Tracking signs of memory loss

As minor forgetfulness progresses until names and faces blur, a person might be told that he or she probably has Alzheimer’s disease–but a definitive diagnosis awaits an autopsy showing the characteristic presence of beta-amyloid plaques clogging the brain. Now, researchers report that brain scans tracking a new compound can highlight these plaques in living people undergoing early stages of disease, when therapies may be most effective at staving off future memory loss.

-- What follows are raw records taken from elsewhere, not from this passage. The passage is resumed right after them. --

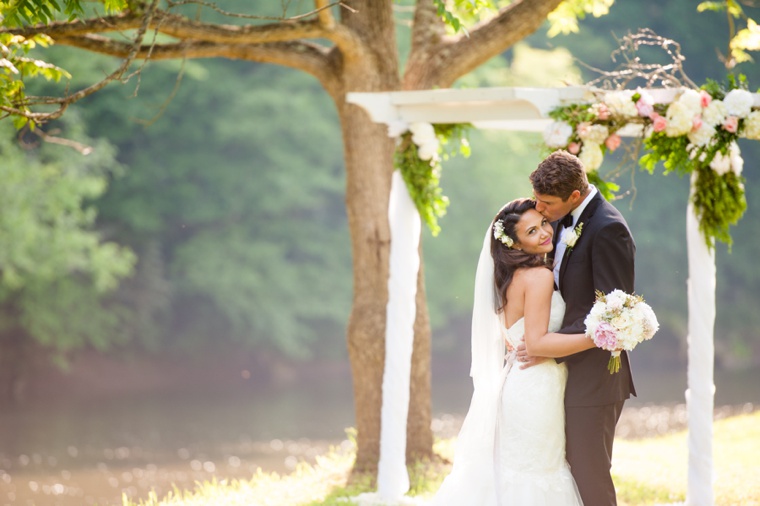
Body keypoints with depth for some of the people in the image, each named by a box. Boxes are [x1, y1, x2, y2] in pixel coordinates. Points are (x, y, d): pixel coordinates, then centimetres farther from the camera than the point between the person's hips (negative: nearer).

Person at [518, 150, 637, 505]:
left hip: (593, 376, -9)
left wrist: (551, 348, -20)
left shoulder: (608, 229, -18)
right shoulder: (566, 220, 10)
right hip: (567, 372, 9)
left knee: (589, 476, -5)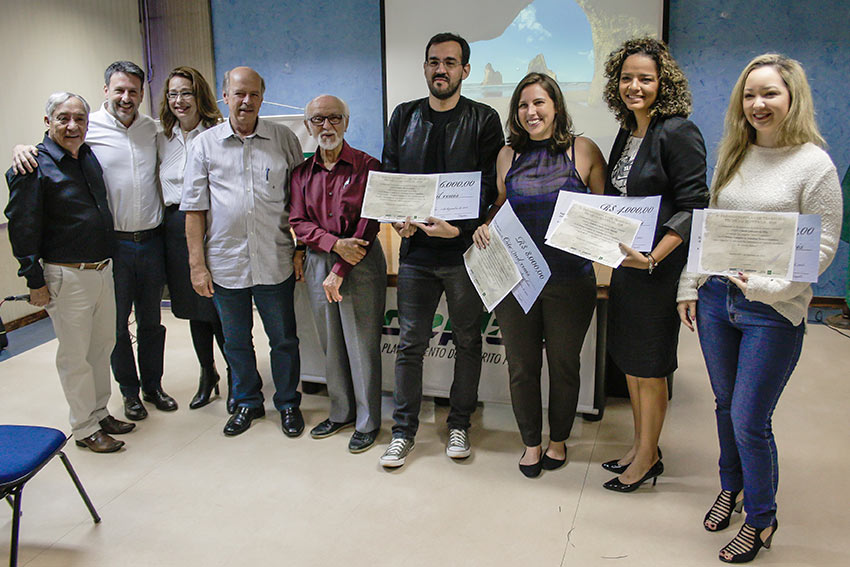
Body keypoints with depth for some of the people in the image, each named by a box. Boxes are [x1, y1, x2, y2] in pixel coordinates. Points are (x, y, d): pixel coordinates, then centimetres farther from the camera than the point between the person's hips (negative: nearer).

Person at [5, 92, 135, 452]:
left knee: (102, 345, 16)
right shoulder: (34, 167, -12)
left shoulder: (90, 157, 9)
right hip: (66, 277, -7)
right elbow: (22, 227, -13)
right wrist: (34, 280, -14)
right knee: (75, 354, 4)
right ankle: (84, 429, 17)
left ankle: (100, 414, 32)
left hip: (102, 270, 7)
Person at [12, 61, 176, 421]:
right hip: (112, 243, -3)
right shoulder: (88, 127, -6)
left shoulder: (153, 128, 6)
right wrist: (21, 148, -17)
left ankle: (153, 385, 31)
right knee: (116, 322, 9)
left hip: (151, 240, 3)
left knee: (151, 321, 15)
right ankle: (129, 391, 26)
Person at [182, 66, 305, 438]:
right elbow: (194, 209, 3)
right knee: (236, 341, 14)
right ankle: (247, 402, 33)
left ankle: (288, 403, 28)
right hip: (225, 263, 1)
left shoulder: (284, 139, 2)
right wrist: (196, 264, -1)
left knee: (283, 339, 9)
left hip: (275, 263, -1)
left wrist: (301, 249, 0)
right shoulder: (205, 143, 3)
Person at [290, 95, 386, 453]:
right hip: (317, 262, 5)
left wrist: (340, 272, -13)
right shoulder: (302, 172, 10)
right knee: (331, 344, 12)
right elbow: (298, 223, 5)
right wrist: (335, 243, -14)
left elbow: (369, 224, -10)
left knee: (362, 345, 0)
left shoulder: (367, 166, -5)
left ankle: (367, 422, 15)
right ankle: (341, 413, 29)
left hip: (360, 265, -5)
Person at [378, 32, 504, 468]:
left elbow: (490, 187, -6)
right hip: (416, 249, 2)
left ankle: (459, 425, 26)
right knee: (410, 342, 5)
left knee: (467, 341, 9)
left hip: (465, 249, -2)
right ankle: (403, 431, 18)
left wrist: (459, 227, -20)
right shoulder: (403, 117, 10)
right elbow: (388, 175, 10)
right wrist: (398, 218, -8)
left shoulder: (483, 120, 0)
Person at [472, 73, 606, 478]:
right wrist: (485, 227, -3)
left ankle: (558, 440, 34)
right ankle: (531, 442, 30)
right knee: (522, 365, 10)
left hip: (569, 280, -2)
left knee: (563, 365, 12)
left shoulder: (583, 151, -2)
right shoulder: (509, 155, 7)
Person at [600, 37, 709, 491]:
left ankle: (648, 459, 22)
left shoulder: (678, 133, -14)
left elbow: (692, 208, -18)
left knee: (649, 366, 4)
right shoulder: (627, 133, 12)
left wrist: (654, 257, -26)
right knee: (629, 359, 17)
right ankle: (640, 446, 33)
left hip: (660, 267, -8)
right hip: (626, 263, 8)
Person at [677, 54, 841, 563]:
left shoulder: (814, 165, -9)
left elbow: (822, 247, -10)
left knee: (750, 420, 0)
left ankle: (761, 518, 24)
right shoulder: (733, 156, 9)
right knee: (726, 405, 18)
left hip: (774, 312, -5)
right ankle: (731, 487, 42)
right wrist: (689, 287, 8)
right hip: (716, 298, 5)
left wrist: (767, 284, -22)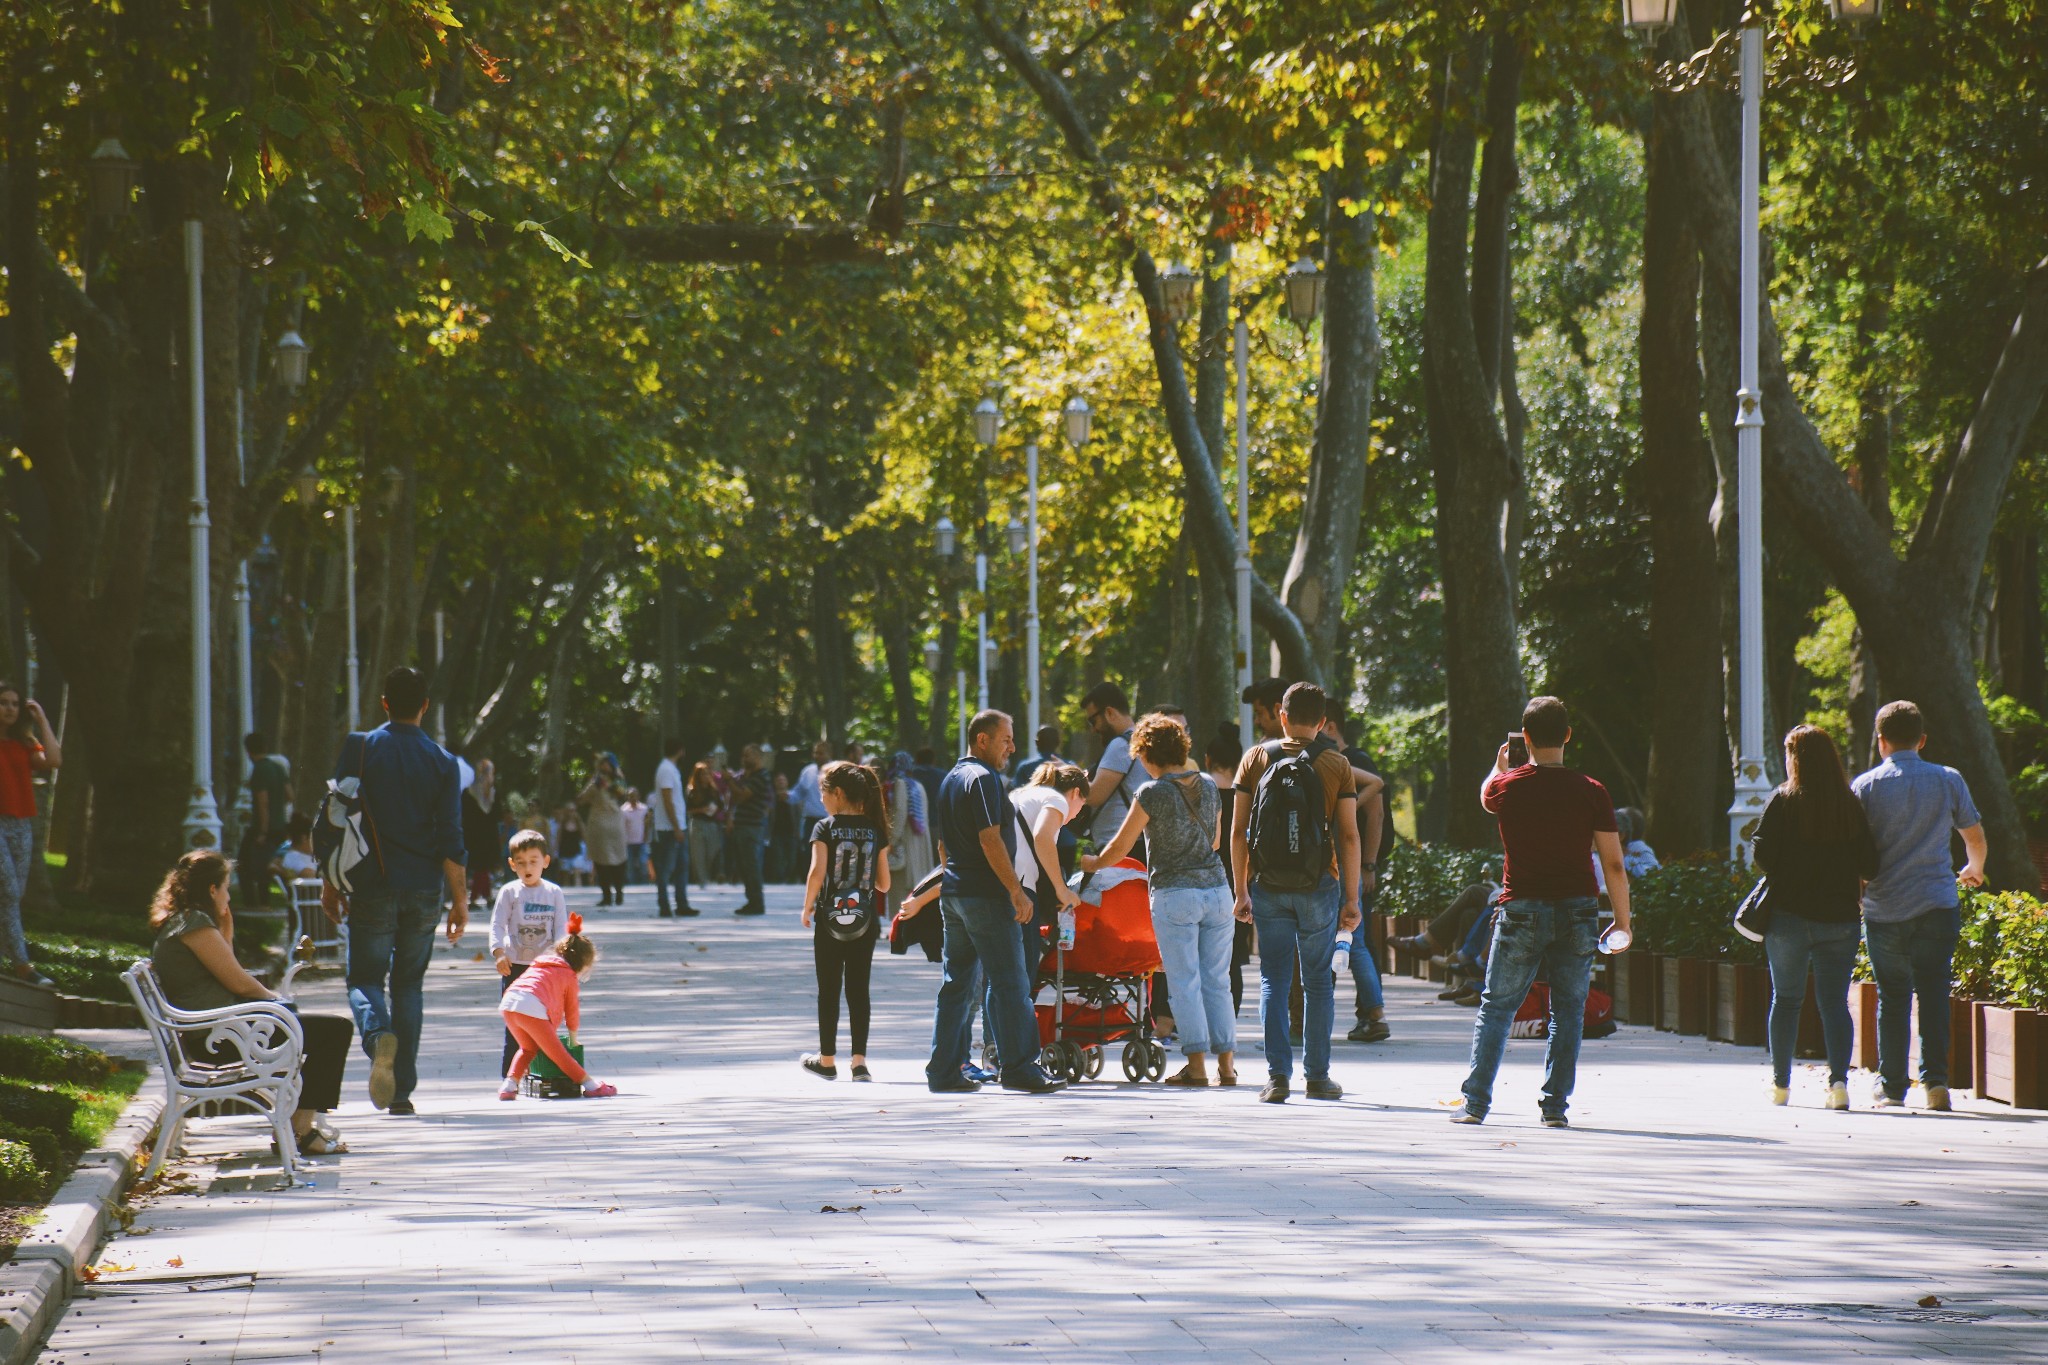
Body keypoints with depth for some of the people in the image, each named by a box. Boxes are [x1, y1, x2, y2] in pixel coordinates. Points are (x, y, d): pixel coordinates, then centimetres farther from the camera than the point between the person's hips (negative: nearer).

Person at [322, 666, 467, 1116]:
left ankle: (378, 1035, -27)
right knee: (409, 983, 12)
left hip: (372, 888, -2)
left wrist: (330, 884, 5)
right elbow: (451, 840, -1)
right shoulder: (442, 762, 1)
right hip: (424, 892, 2)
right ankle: (402, 1091, 8)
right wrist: (459, 901, 4)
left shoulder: (359, 749, -3)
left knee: (365, 977, 6)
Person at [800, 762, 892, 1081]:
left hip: (830, 919, -3)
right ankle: (860, 1061, -1)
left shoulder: (825, 828, -9)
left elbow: (817, 872, -19)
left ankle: (827, 1060, 16)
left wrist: (807, 908, -5)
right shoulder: (875, 830, 2)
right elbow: (884, 884, 2)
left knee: (829, 991, 7)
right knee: (859, 990, 6)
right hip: (865, 920, 3)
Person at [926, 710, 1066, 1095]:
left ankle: (944, 1071, 8)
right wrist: (1017, 890, -18)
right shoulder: (983, 778, -12)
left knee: (958, 983, 10)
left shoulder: (951, 780, 18)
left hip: (954, 892, 9)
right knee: (1011, 983, -7)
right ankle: (1019, 1068, -8)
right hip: (986, 896, -9)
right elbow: (990, 840, -19)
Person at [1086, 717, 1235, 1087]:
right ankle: (1227, 1063, 6)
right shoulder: (1207, 786, 9)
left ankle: (1197, 1065, -3)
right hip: (1216, 888, 5)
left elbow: (1119, 848, -3)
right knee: (1217, 981, 8)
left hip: (1174, 894, -5)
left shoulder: (1153, 793, -8)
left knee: (1185, 983, 0)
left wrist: (1091, 863, 15)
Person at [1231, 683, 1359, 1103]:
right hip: (1318, 887, -1)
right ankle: (1317, 1076, 10)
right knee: (1319, 981, 8)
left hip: (1267, 887, 1)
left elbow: (1238, 831, 3)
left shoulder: (1255, 758, 4)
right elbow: (1349, 836, -3)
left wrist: (1241, 890, 10)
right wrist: (1351, 898, 2)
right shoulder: (1336, 764, 0)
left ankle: (1278, 1075, -3)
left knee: (1274, 980, 5)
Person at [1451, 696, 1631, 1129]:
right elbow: (1614, 864, -4)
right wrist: (1622, 919, 6)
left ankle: (1475, 1104, 4)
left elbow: (1485, 795, 24)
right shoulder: (1591, 793, -5)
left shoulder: (1508, 786, -4)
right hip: (1578, 911, 0)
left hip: (1522, 910, 0)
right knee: (1568, 1011, 9)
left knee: (1496, 1007, 8)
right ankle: (1555, 1106, 6)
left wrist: (1499, 764, 45)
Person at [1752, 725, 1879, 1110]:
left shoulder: (1783, 801, -8)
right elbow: (1869, 866, -1)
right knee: (1834, 1000, 4)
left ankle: (1781, 1083, 17)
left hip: (1789, 915, -1)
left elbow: (1761, 854, -11)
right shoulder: (1851, 805, -2)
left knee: (1786, 999, 12)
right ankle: (1839, 1079, -11)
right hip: (1839, 916, 1)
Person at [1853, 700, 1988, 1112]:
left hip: (1884, 909, 0)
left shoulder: (1867, 786, -2)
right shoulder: (1948, 781, 3)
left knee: (1892, 997, 8)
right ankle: (1936, 1078, -7)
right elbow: (1976, 840, 13)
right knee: (1933, 992, 5)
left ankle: (1891, 1086, 9)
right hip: (1937, 907, 0)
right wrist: (1973, 870, 35)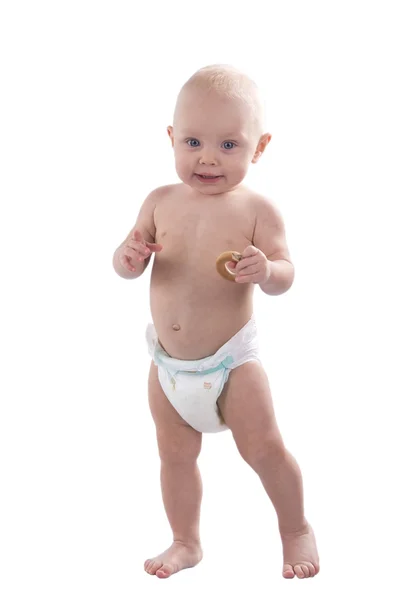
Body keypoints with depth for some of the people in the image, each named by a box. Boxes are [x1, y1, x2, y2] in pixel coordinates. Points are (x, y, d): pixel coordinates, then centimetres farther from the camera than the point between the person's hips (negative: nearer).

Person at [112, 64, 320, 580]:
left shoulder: (256, 209, -13)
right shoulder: (161, 202, -3)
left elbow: (285, 275, -14)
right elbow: (128, 266, 2)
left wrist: (265, 271, -37)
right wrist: (128, 256, -21)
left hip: (230, 358, -4)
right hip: (168, 362, 4)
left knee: (264, 449, 2)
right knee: (175, 455, 14)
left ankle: (296, 529, 25)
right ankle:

HOT SPOTS. Normal brain (left) shows little labeling with a new compound. In contrast, the brain of someone suspected to have early Alzheimer’s disease (right) shows bright colors where the marker binds. University of Pittsburgh

Researchers have long known that the plaques accumulate in the brain long before symptoms of Alzheimer’s appear. So, William Klunk of the University of Pittsburgh and his colleagues developed a radioactive molecule that, in animal studies, crossed from blood into the brain and bound exclusively to plaques. Because the molecule, dubbed PIB, appeared safe in the animals, the next step was for a team at Uppsala University in Sweden to inject the agent into people.

In nine people with suspected early Alzheimer’s disease, brain scans lit up regions known to be plaque sites in the disease, Klunk says. In contrast, scans of five people in whom Alzheimer’s wasn’t suspected showed few signs of the marker. The findings were presented July 24 in Stockholm at the International Conference for Alzheimer’s Disease and Related Disorders.